Abstract

The efficacy of percutaneous coronary intervention (PCI) is often compromised by the need for repeat revascularization, because of restenosis development. Numerous studies have tried to establish the predictive value of different biochemical markers of restenosis, with conflicting results. The aim of this study was to assess the prognostic significance of inflammatory and lipid markers, and major antioxidant enzyme activity for the development of in-stent restenosis (ISR) following PCI. Serum high sensitive C-reactive protein (hs-CRP), soluble intercellular cell adhesion molecule-1 (sICAM-1), transforming growth factor-beta (TGF-?), lipoprotein(a) and oxidized low-density lipoprotein (oxLDL) levels, as well as serum extracellular superoxide dismutase (EC-SOD) and catalase (CAT) activity were determined in 44 patients before stent implantation procedure, and after 6-month follow-up.

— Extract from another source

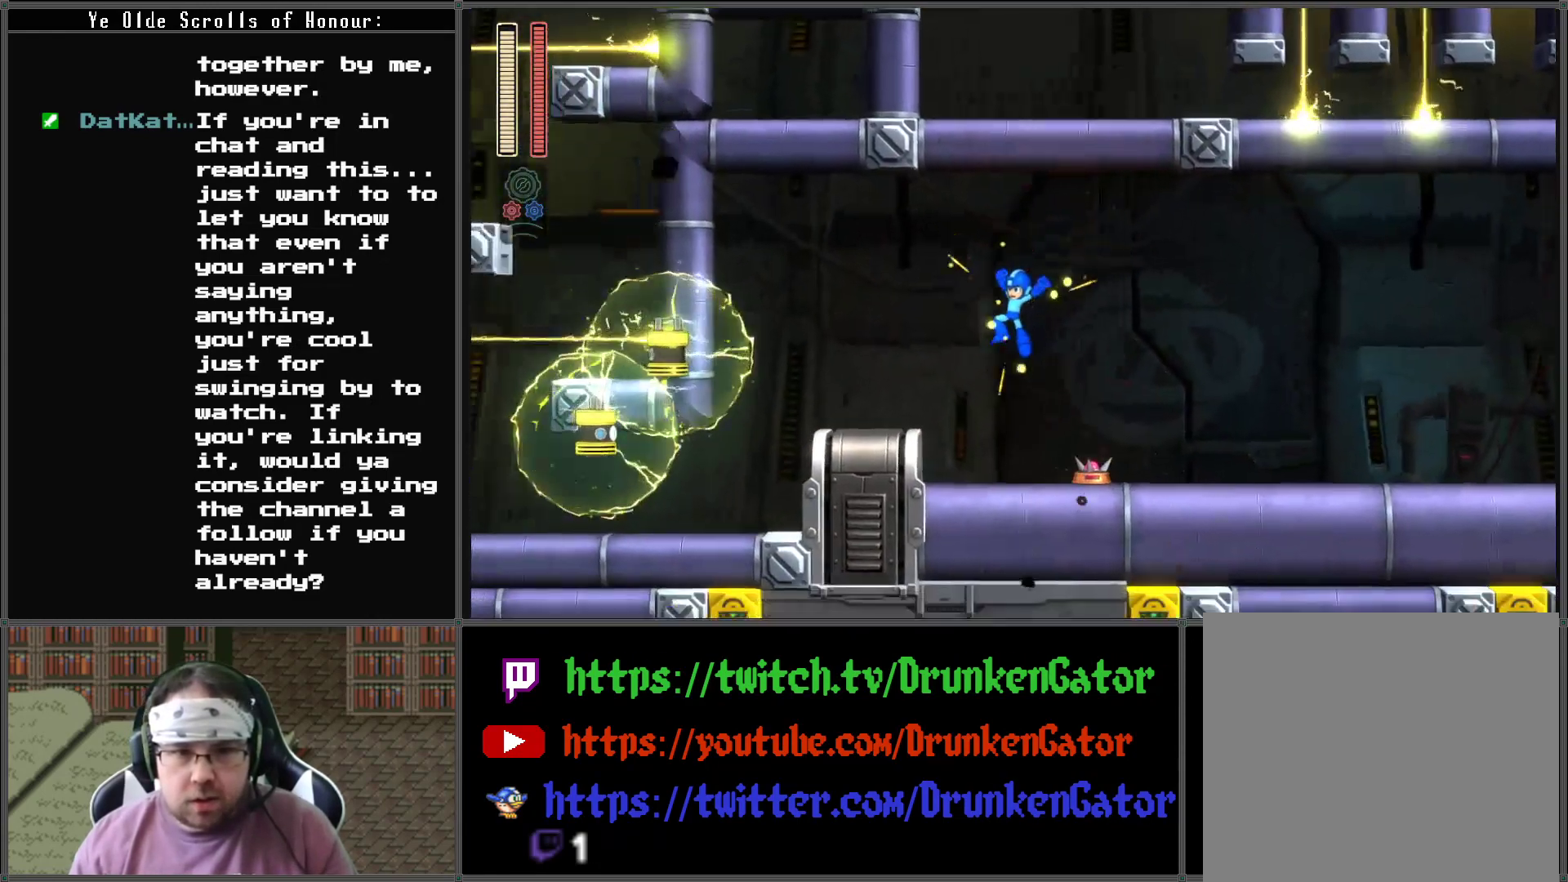
{"buttons": ["X", "DPAD_LEFT"], "left_stick": "center", "right_stick": "center", "events": [[33, "X", "down"], [233, "X", "up"], [433, "X", "down"]]}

Results after follow-up revealed that, in patients that developed angiografically confirmed ISR, the increase in serum hs-CRP levels was significanty higher, compared to those without stenosis. Stent implantation induced compensatory increase in serum antioxidant enzyme activities at follow-up, with significantly lower CAT activity in patients with ISR, possibly contributing to stenosis development. No significant changes in circulating levels of ICAM-1, TGF-?, oxLDL and Lp(a) were observed between the groups. In conclusion, serum hs-CRP level and CAT activity may be considered as useful biochemical markers for monitoring patients during follow-up after stent implantation.